3-L’établissement d’une collaboration sécuritaire franco-allemande et euro-syrienne concernant les opérations terroristes à l’étranger.
C’est la République tchèque qui a joué le rôle de parrain de cette visite et réussi à éliminer les désaccords entre Paris et Damas. Les autorités syriennes avaient posé comme condition préalable à la collaboration bilatérale des services secrets syriens et français que l’échange d’informations se fasse via les canaux diplomatiques.
Dans le cadre d’une rencontre, en début d’année, entre des médiateurs français et le chef du Conseil de sécurité national syrien, Ali Mamlouk, ce dernier avait proposé un règlement selon lequel Paris désignerait un consul ou un attaché de sécurité pour faire le suivi de ces dossiers à partir de l’une des ambassades ouvertes à Damas, l’ambassade tchèque par exemple. La France avait rejeté l’offre à l’époque, mais il semble que les Tchèques ont finalement réussi à défaire ce nœud.

Cure de jouvence pour Amal
La structure du mouvement Amal n’est pas influencée par les bains de jouvence de quelques partis libanais. Les milieux concernés estiment que le président Nabih Berry reste le chef du mouvement chiite et veille à l’application des résolutions du 13e congrès général qui s’est tenu l’an dernier. Celles-ci prévoient clairement l’injection de sang jeune au commandement. Mais le congrès a laissé au président de l’Assemblée et à ses conseillers la liberté de choisir les jeunes éléments à introduire au bureau politique, en prenant en considération les compétences, abstraction faite des grades hiérarchiques. Berry, ajoutent ces milieux, continue à donner un push à l’accession des jeunes aux postes de commandement. D’où les questions qui se posent sur le sort de certains députés et ministres de l’ancienne garde qui ne survivraient pas au large mouvement de ravalement au sein du mouvement Amal. L’action politique et structurelle du parti de Berry enregistre des progrès remarquables depuis que les jeunes ont été promus à des fonctions supérieures, il y a environ sept mois.
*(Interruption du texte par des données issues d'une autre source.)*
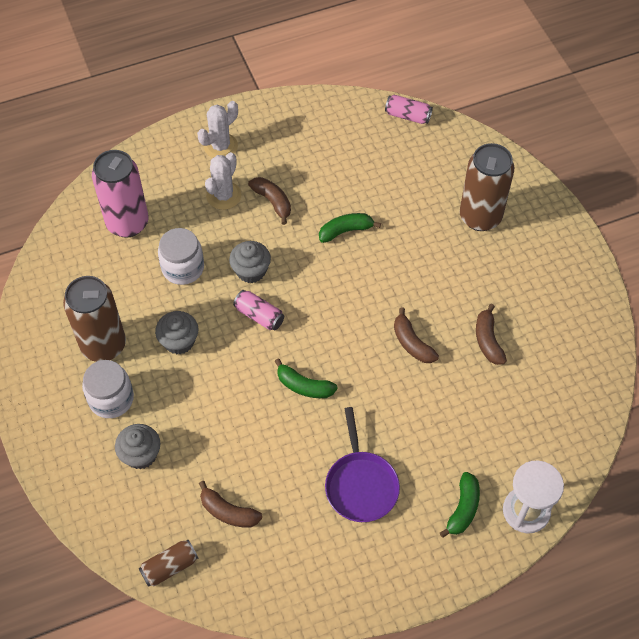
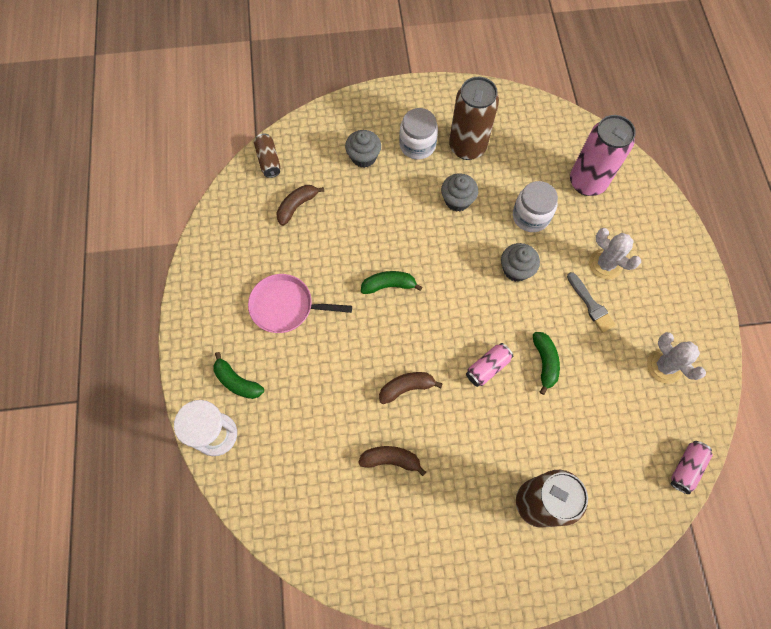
camera: 105 degrees right, 10 degrees up
(220, 146) = (666, 273): white cactus -> white cactus (664, 366)
(259, 316) = (467, 266): pink can -> pink can (487, 367)
(272, 202) = (591, 305): brown banana -> grey brush
(304, 386) = (389, 285): green banana -> green banana turned 45 degrees clockwise
(361, 485) = (286, 306): purple pan -> pink pan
Le choix de Frangié renforce-t-il Assad?
Quelles sont les raisons derrière le choix d’un candidat à la présidence, proche du président Bachar el-Assad, et par conséquent du Hezbollah? Les avis sont partagés. Certains milieux du 8 mars parlent d’une volonté américaine d’encadrer la conjoncture libanaise, sujette à une détérioration qui serait favorable à certaines parties, cela en désignant une personnalité qui, d’une part, rassure Téhéran, Damas et leurs alliés et, d’autre part, consacre un état de fait empêchant un éventuel dérapage dont on ignore les conséquences. Le compromis proposé serait à la fois le résultat de l’étape post-accord sur le nucléaire et le prélude à la phase du règlement politique en Syrie. Cette candidature signifie-t-elle le départ d’Assad ou son maintien au pouvoir? Du côté du 8 mars, on estime que le compromis, actuellement sujet à débat, confirme la victoire de son axe surtout à la lumière de l’intervention russe qui a requinqué le régime sur le point de s’effondrer. Les forces du 14 mars pensent, quant à elles, que même si Assad reste au pouvoir, pour une période transitoire, il n’aura plus la même position ni la même influence dans le cadre d’une nouvelle équation politique. Un retour à la Syrie telle qu’elle était étant impossible.
Pour certains diplomates occidentaux, l’arrivée de Sleiman Frangié à Baabda est le premier résultat d’un virement en faveur d’Assad et de ses alliés.